* Data for this exercise *
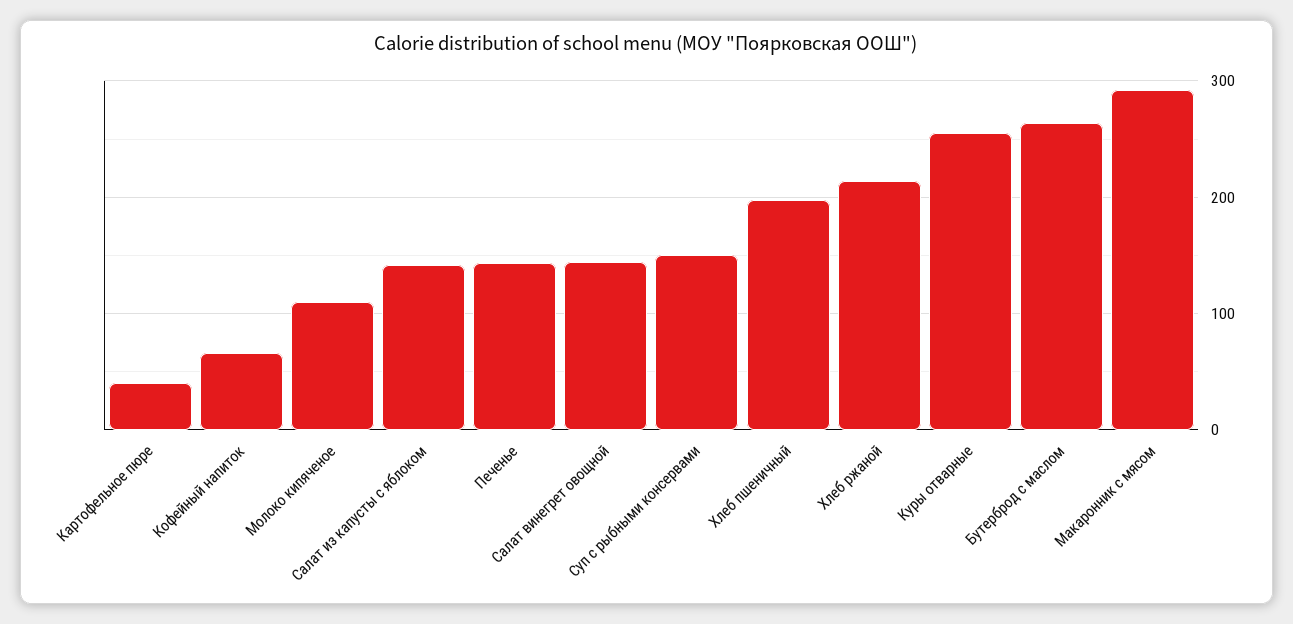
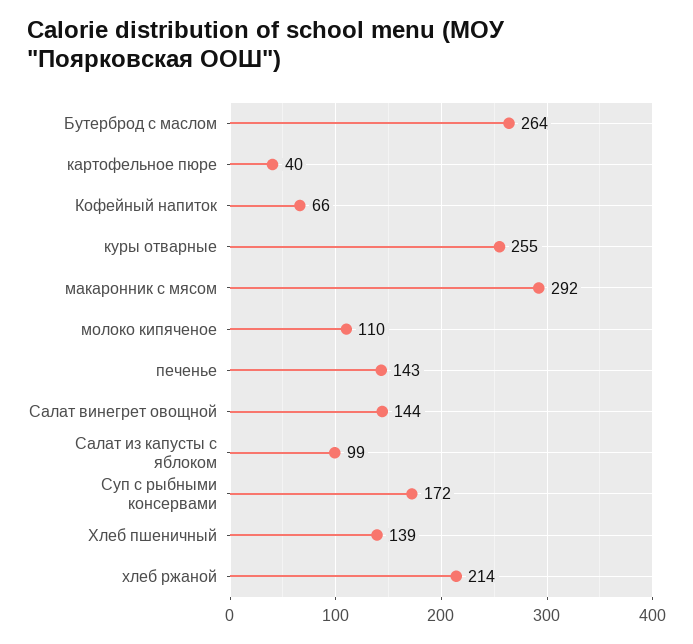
Салат из капусты с яблоком: 140 -> 99
Суп с рыбными консервами: 150 -> 172
Хлеб пшеничный: 200 -> 139

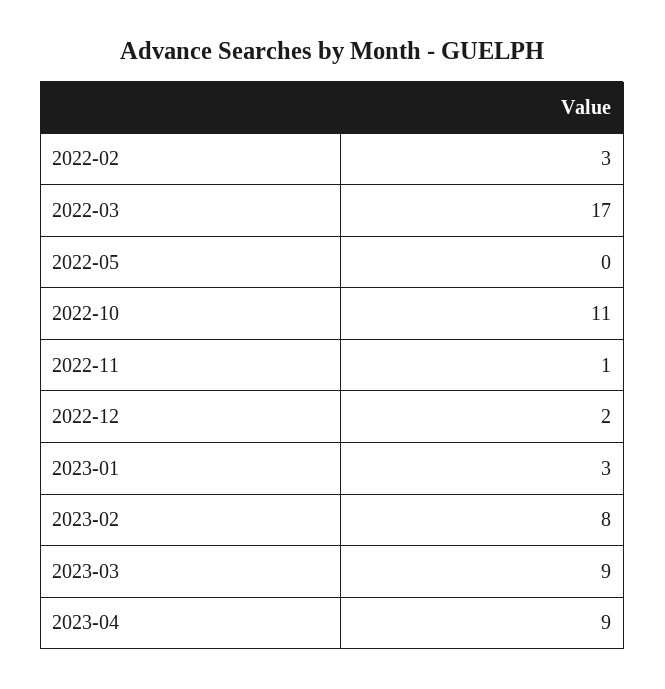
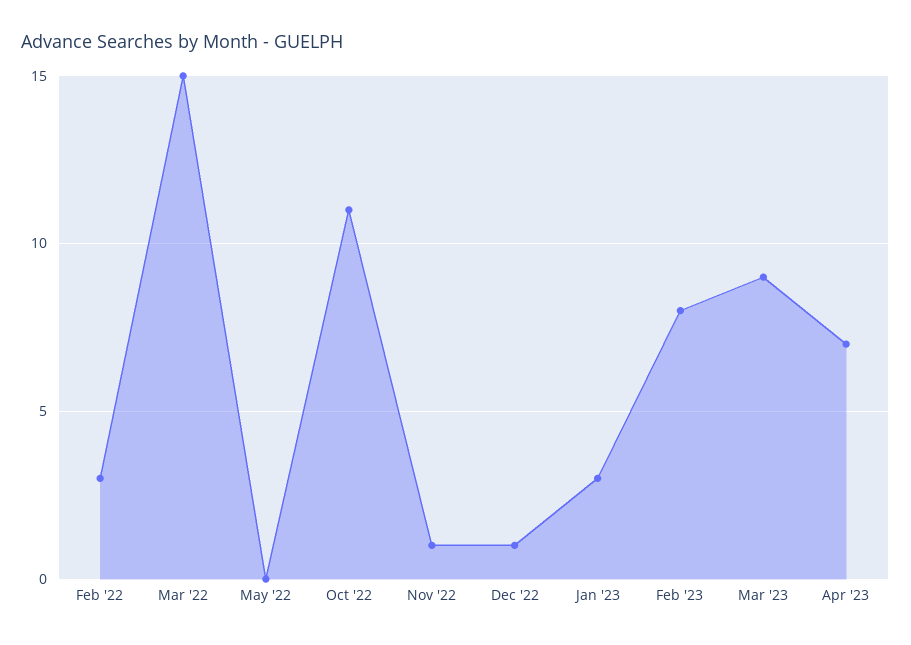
2022-03: 17 -> 15
2022-12: 2 -> 1
2023-04: 9 -> 7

* Task objective *
All that is wanted is the lines from the one holding "Хлеб пшеничный: 200 -> 139" through the end of the material, duplicated exactly, with no pictures.

* Answer for this exercise *
Хлеб пшеничный: 200 -> 139

2022-03: 17 -> 15
2022-12: 2 -> 1
2023-04: 9 -> 7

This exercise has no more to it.